▶ [Document excerpt]
The way it works is that whenever it has to emit a token, it calls back into Ruby. And that essentially yields a block. So, every time that block just gets one token. That way, you don't have to keep anything in-memory for too long. And the setup I have here is essentially that there's a Ruby class which has these callback methods, let's call them that, that call on_element, on_comment, et cetera. And then the lexer calls back into these methods whenever it needs to. And that Ruby code then determines what has to be done with it.

Maybe if I look back at it, it would have been nice because you could use the same code on both CRuby and JRuby. Whereas now I have to essentially mirror some code between the different implementations. Though the way I've done that is in the lexer there's the set of rules that determine how it has to operate. Those are in a separate file. And I've made sure that the syntax of this file and everything that it uses is compatible with both C and Java.

So for example, if you would look at this file, you would see something like a function call called callback and it gives a bunch of arguments. And they syntax is compatible with both C and Java. And then in the extensions, they define those functions so that they do whatever they have to do for that specific language. So, the actual set of rules is reused. And then there's this little bit of support code for both C and Java that then hook that up to Ruby. That way, I can do as little in these lowlevel languages as possible.

CHUCK:

Yeah, that makes sense.

YORICK:

And then the parser has a similar setup. Though the parser's a little bit more complex. There I also had to duplicate some logic in the actual parsing library that I use, which brings us to parsing. The parser, it used to use this library called Racc which is R-A-C-C, [inaudible] also used by Rails for the routes files they have. And that was, Racc is also written in C. I used that for quite a while. At some point, I bumped into the problem where at least for me it wasn't fast enough. And also Racc parsers tend to be a bit tricky to debug due to the algorithm they use. So, if there will be a conflict anywhere in your rules, it would give this weird error saying something like, “Shift reduce conflict,” and you then have to figure out, “Okay, what's actually going on?”

So, I wrote a library called Ruby-LL for that which is again, it's part C and Ruby. The actual parsing loop happens in C or Java. And then again, it calls back in Ruby for as much as possible. There I went a little bit further with doing stuff in low-level code than in Oga itself. For example, for this particular parser I needed dynamic arrays, which in Java are very easy. They're built-in in the language. But in C, they don't exist. You have to either write them manually or you have to use one out of 15,000 libraries out there that supports it. Or you have to use Ruby arrays, but I found those would slow things down too much.

So, what I did there is for example for the C code I had to use this library which basically provided you with dynamic arrays in C. But then I would have to, because that code in itself is not compatible with Java syntax-wise also, you have to duplicate that with whatever Java equivalents there are. So, in this particular Ruby-LL library there are basically two bits of code for C and Java that are similar. If you put them next to each other, you can see the similarities between the two. Basically the Java version is a direct port of the C version adjusted to actually be Java code. That was a bit more tricky to write I guess than I initially anticipated. That whole process took me I think about a month or three, of which the vast majority was spent reading up all these resources. How you do parsing, how you implement them, what different algorithms are there, which one is suitable for what I need, and so on.

▶ [Work to complete]
a) Check each statement against the conversation about the lexer and parser, answering yes or no and quoting the words from it that decide the answer: (i) Racc is written in C. (ii) In Ruby-LL, the actual parsing loop runs only in C. (iii) The whole process of writing Ruby-LL took about a year.
b) Translate this sentence from the conversation about the lexer and parser into Spanish: "That way, you don't have to keep anything in-memory for too long."
c) Extend the conversation about the lexer and parser, picking up right after its final sentence.

▶ [Dataset excerpt]
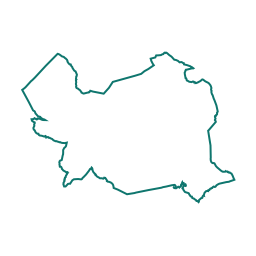 outline of Paracho, Michoacán, Mexico, rotated 344°
{"feature_id": "50627088B94256811005465", "entity_name": "Paracho", "entity_type": "district", "adm_level": 2, "iso_a3": "MEX", "parent_name": "Mexico", "parent_adm1": "Michoacán", "projection": "natural_earth1", "projection_center": [-102.089, 19.654], "detail": "fine", "context": "isolated", "style": "outline", "palette": "teal", "viewbox_px": 256, "rotation_deg": 344, "n_neighbors": 0, "source": "geoboundaries", "source_scale": "gbopen_adm2", "svg_char_len": 5754}
<svg xmlns="http://www.w3.org/2000/svg" viewBox="0 0 256 256"><g transform="rotate(344 128 128)"><path d="M216.0,207.1L216.0,206.7L215.8,206.4L215.4,202.5L214.9,200.3L213.8,199.4L213.5,198.7L212.6,198.6L212.2,197.9L211.9,198.0L211.7,197.9L211.5,197.2L211.2,197.0L210.0,196.8L209.9,196.6L209.7,196.8L208.1,196.5L206.8,196.0L205.6,194.6L202.8,190.4L202.0,188.8L201.4,185.9L200.8,185.3L200.2,185.3L199.6,185.0L199.1,184.4L198.7,183.6L198.6,182.2L198.9,180.5L199.4,179.2L202.5,167.5L204.3,152.7L205.2,152.2L214.1,146.3L214.1,145.3L213.7,144.4L213.9,143.9L214.7,143.2L214.7,142.6L214.6,141.7L214.7,141.0L215.1,140.4L216.0,140.5L216.3,139.8L216.7,139.8L217.4,139.3L217.6,138.8L217.7,138.0L218.1,137.5L218.6,137.2L218.8,136.9L219.2,130.7L218.8,125.4L218.5,123.3L218.4,119.7L218.1,119.0L218.0,117.1L218.1,116.2L218.6,115.4L218.4,114.2L218.7,113.3L219.2,112.6L219.2,110.9L219.0,109.6L218.1,107.4L217.5,106.6L215.3,104.6L214.8,104.0L213.7,102.4L213.1,101.9L212.7,101.8L210.8,102.7L209.3,103.1L208.3,103.2L208.0,103.4L206.0,103.6L205.8,103.4L205.1,103.4L205.1,102.7L204.9,102.4L204.1,102.4L204.0,101.7L203.3,101.2L201.8,101.4L199.6,100.4L198.2,98.9L197.7,98.6L197.6,98.3L197.7,96.8L197.6,96.5L197.4,96.3L197.4,96.0L197.1,95.9L197.5,91.6L197.8,90.3L198.6,89.5L198.9,88.8L199.3,88.5L199.6,88.0L199.9,87.9L200.4,88.1L205.7,88.3L206.5,88.4L206.9,88.7L207.3,88.6L206.0,86.9L205.4,86.6L205.0,85.9L201.9,83.7L199.4,82.3L199.5,81.1L199.0,80.9L197.8,79.5L197.4,79.3L195.7,79.1L194.5,77.2L194.0,76.8L192.8,75.8L191.3,75.1L189.7,71.8L188.9,70.6L187.9,69.5L186.4,67.1L185.7,66.2L185.2,66.1L184.7,66.2L184.3,65.7L183.9,65.7L183.0,66.1L182.3,66.7L181.3,66.6L179.8,67.0L177.1,66.5L175.1,66.0L173.7,67.7L168.9,67.6L168.9,69.9L169.5,73.1L170.1,74.8L163.8,76.9L159.5,77.9L155.6,79.6L149.0,79.7L126.1,79.5L120.8,84.1L114.1,88.3L104.3,83.3L102.0,81.8L100.8,82.9L100.3,82.7L99.9,83.0L98.6,82.8L94.9,82.7L93.9,82.0L93.0,81.0L93.1,80.6L92.2,78.3L91.4,77.4L90.8,76.4L89.6,75.4L89.4,74.1L90.0,73.2L90.0,71.8L90.2,70.9L90.8,69.9L91.1,67.8L91.8,67.2L91.5,66.5L92.0,65.4L92.4,64.3L92.6,64.1L92.9,64.0L93.6,62.6L93.2,59.2L92.2,58.1L92.0,57.6L91.2,54.9L91.2,53.9L90.6,52.9L90.6,51.9L90.3,51.6L90.3,51.0L89.6,50.9L88.9,49.9L88.6,49.1L88.1,47.5L88.3,47.1L88.2,45.8L87.4,44.2L86.5,43.1L86.1,42.3L85.6,41.8L84.2,40.9L83.3,39.6L82.4,38.5L81.5,37.7L80.8,37.3L66.2,45.5L52.5,53.8L49.4,55.5L47.6,56.3L41.0,60.4L39.4,61.2L36.8,62.2L39.8,75.7L41.6,84.8L41.9,85.3L42.7,86.0L43.0,86.8L43.1,88.5L43.6,89.5L44.7,91.9L46.7,93.1L47.0,94.0L47.9,95.2L48.7,96.0L50.0,96.8L50.7,97.6L48.5,96.9L47.6,96.4L45.7,94.8L44.7,94.5L43.6,93.9L43.3,94.0L42.9,94.6L42.5,94.6L40.8,92.8L39.7,93.4L37.7,93.0L37.7,94.6L39.1,96.4L39.8,96.8L39.8,97.1L39.8,97.5L38.8,98.6L38.6,99.4L38.6,100.1L37.1,101.8L37.0,102.2L37.0,103.6L37.4,104.0L37.7,104.6L37.9,106.2L38.3,107.3L39.3,108.5L40.3,108.8L40.3,109.5L40.5,110.2L41.0,110.8L43.0,111.7L45.2,113.2L45.8,113.2L46.2,112.9L46.5,112.9L46.7,113.3L46.7,114.6L48.6,114.6L49.3,115.7L50.0,115.8L50.6,116.5L52.1,117.7L53.0,119.3L54.8,120.8L55.8,121.0L56.1,121.4L57.9,122.5L58.1,122.8L59.0,123.0L59.2,123.3L60.4,124.1L61.4,124.5L63.2,125.1L65.1,125.2L63.4,128.3L62.4,129.1L61.2,129.6L59.6,131.3L58.9,133.8L58.3,135.5L57.7,136.3L55.5,140.5L55.2,140.6L53.9,140.6L53.2,141.0L52.5,142.0L52.4,143.5L52.0,144.3L52.0,145.7L51.8,146.1L51.8,146.4L52.6,146.6L52.9,146.8L53.2,147.5L53.2,148.3L53.3,148.6L53.2,149.2L53.7,150.0L54.1,151.0L56.2,153.1L56.3,153.5L57.6,153.7L57.6,154.4L57.7,154.5L57.3,154.7L56.9,154.6L56.8,155.2L56.4,155.8L55.3,156.6L54.7,157.6L54.7,157.9L53.7,158.3L53.3,159.6L52.9,159.9L52.7,160.5L52.5,160.3L52.2,161.0L52.2,161.6L50.9,162.9L50.8,163.5L50.4,164.1L50.4,164.4L50.5,164.7L50.4,165.3L50.5,166.6L51.9,167.0L54.9,165.2L56.6,165.4L57.0,165.6L60.1,162.9L61.9,162.4L66.0,163.3L68.6,164.4L69.1,164.5L69.7,164.3L70.7,163.4L71.5,163.1L74.8,161.2L79.0,158.1L80.1,157.0L80.7,156.9L81.1,157.2L82.1,156.0L82.4,156.5L82.5,157.2L82.3,159.2L82.5,160.5L82.6,161.0L83.4,162.5L83.4,162.9L83.8,163.2L83.8,164.1L84.2,164.1L84.5,165.5L85.1,166.4L86.2,167.4L87.2,168.6L89.0,169.1L90.2,169.9L90.6,169.8L91.3,169.3L91.4,169.2L92.4,169.7L92.4,170.2L92.9,171.1L93.0,171.7L93.4,172.8L93.1,173.3L93.9,174.1L94.9,174.5L96.4,175.6L97.5,177.1L97.8,177.9L98.0,178.8L97.9,180.5L97.7,181.7L101.1,184.3L108.8,191.4L116.2,192.3L118.1,192.3L130.5,193.3L143.7,194.6L145.3,194.5L148.4,194.8L154.2,195.1L157.0,195.5L157.4,195.8L157.8,196.8L157.8,197.3L157.5,198.0L157.0,198.3L156.0,198.1L155.7,197.7L155.6,197.8L155.9,198.5L157.6,199.2L160.1,198.3L160.7,199.1L160.8,198.9L162.3,199.0L162.7,198.7L162.9,198.1L163.0,198.1L163.0,197.9L163.5,197.7L163.5,197.0L163.7,196.9L164.3,197.0L164.5,196.8L164.4,196.5L164.7,196.0L164.8,196.2L165.0,196.1L164.9,195.6L165.2,195.3L165.2,196.0L166.2,196.2L166.1,196.6L166.2,196.9L165.9,197.3L165.9,197.6L166.0,197.9L166.5,198.1L166.3,198.5L167.0,198.2L166.9,197.7L167.6,197.8L167.8,198.1L167.8,198.3L167.4,198.4L167.3,198.7L167.8,198.9L167.8,199.2L167.7,199.5L167.4,199.6L167.2,199.6L166.1,198.8L165.5,199.0L163.7,201.1L164.3,202.0L164.2,202.6L164.9,204.7L165.2,205.3L168.1,207.2L168.5,207.7L168.5,208.3L168.6,209.0L169.0,209.5L169.2,210.7L169.6,211.2L170.5,211.6L170.5,213.0L172.0,214.1L172.2,214.6L173.6,216.2L173.7,217.0L174.7,217.4L175.4,218.7L175.9,218.3L176.2,217.0L179.0,215.6L179.8,215.7L180.2,215.6L180.4,215.4L180.4,215.0L180.8,214.4L181.5,213.8L181.9,213.6L182.3,213.9L182.3,213.5L183.8,211.3L185.8,210.2L187.2,210.5L187.6,210.7L187.8,210.0L188.4,209.9L189.1,210.1L189.5,209.5L190.5,209.0L191.0,209.2L191.6,208.8L192.1,208.8L192.4,208.9L192.7,208.7L193.0,208.3L194.2,207.9L194.7,208.2L194.9,208.5L195.6,208.6L196.0,208.5L197.2,207.5L198.8,207.0L200.4,206.7L207.6,207.1L210.2,207.5L211.5,207.3L212.1,207.3L216.0,207.1Z" fill="none" stroke="#0f766e" stroke-width="2"/></g></svg>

▶ [Answers to the exercises]
a)
(i) Yes: "Racc is also written in C."
(ii) No: "The actual parsing loop happens in C or Java."
(iii) No: "That whole process took me I think about a month or three"

b) De esa manera, no tienes que mantener nada en memoria durante demasiado tiempo.

c)
CHUCK:

What are some of the resources you looked at for that?

YORICK:

When I started doing that, my goal was to write a parser that wasn't necessarily just faster but also easy to debug and generally just less code to worry about. Racc there, in general it's a stable library but it has accumulated quite a bit of code over the years. It's a library from initially I think 2001 or 2 or something. So, it's been around for quite a while. And it has these weird conditions where I believe it still supports Ruby 1.8 or 1.9. I'm not sure which one of the two. So, debugging it is [sighs] it's not as convenient.

So, when I started this out I basically knew nothing about parsing algorithms. I knew a little bit from maybe what I've read on Wikipedia or what I've heard from others. But if somebody would have asked, “Hey, write your own parser,” I'd be like, “I don't know how to do that.” So, the first step there was to find resources that would explain how, what different algorithms there are, et cetera. And I was actually quite surprised that there's not that much available that is really useful when you're completely new to it.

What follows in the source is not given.